▸ What is being asked
Take the line containing "ring pip: (614, 1159)" and every line after it in the data below, and print them exactly as given, with nothing else.

Images with pose keypoints
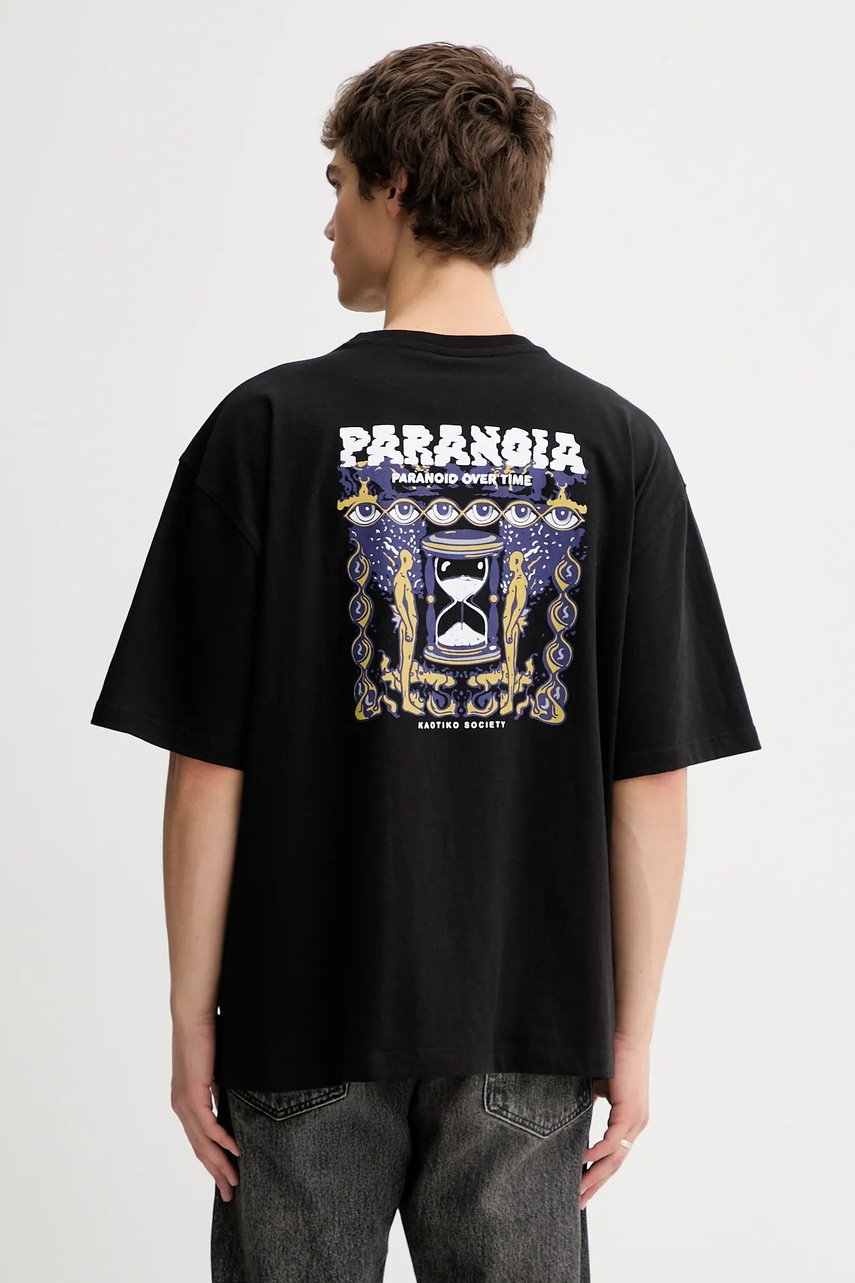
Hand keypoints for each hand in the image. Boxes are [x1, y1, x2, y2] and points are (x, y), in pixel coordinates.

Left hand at [170, 1017, 239, 1201]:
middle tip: (231, 1193)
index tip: (226, 1177)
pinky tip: (236, 1151)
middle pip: (200, 1149)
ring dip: (220, 1164)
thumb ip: (217, 1091)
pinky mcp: (192, 1095)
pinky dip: (222, 1141)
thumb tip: (228, 1106)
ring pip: (203, 1143)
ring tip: (235, 1180)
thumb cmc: (205, 1037)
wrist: (193, 1017)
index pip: (199, 1140)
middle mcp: (181, 1107)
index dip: (212, 1161)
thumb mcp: (215, 1071)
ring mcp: (185, 1103)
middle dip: (217, 1173)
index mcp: (185, 1102)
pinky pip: (209, 1126)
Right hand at [580, 1034, 649, 1209]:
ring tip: (578, 1189)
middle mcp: (636, 1126)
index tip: (583, 1187)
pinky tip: (582, 1161)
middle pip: (615, 1165)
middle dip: (596, 1185)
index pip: (614, 1156)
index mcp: (630, 1122)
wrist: (626, 1037)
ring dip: (595, 1176)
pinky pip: (611, 1142)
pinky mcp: (629, 1113)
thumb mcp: (599, 1086)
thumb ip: (592, 1102)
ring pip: (614, 1159)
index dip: (599, 1173)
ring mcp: (635, 1121)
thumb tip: (573, 1111)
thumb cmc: (613, 1057)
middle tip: (579, 1203)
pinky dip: (596, 1153)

▸ Output below
ring pip: (614, 1159)
index dip: (599, 1173)
ring mcp: (635, 1121)
thumb tip: (573, 1111)
thumb cmc: (613, 1057)
middle tip: (579, 1203)
pinky dip: (596, 1153)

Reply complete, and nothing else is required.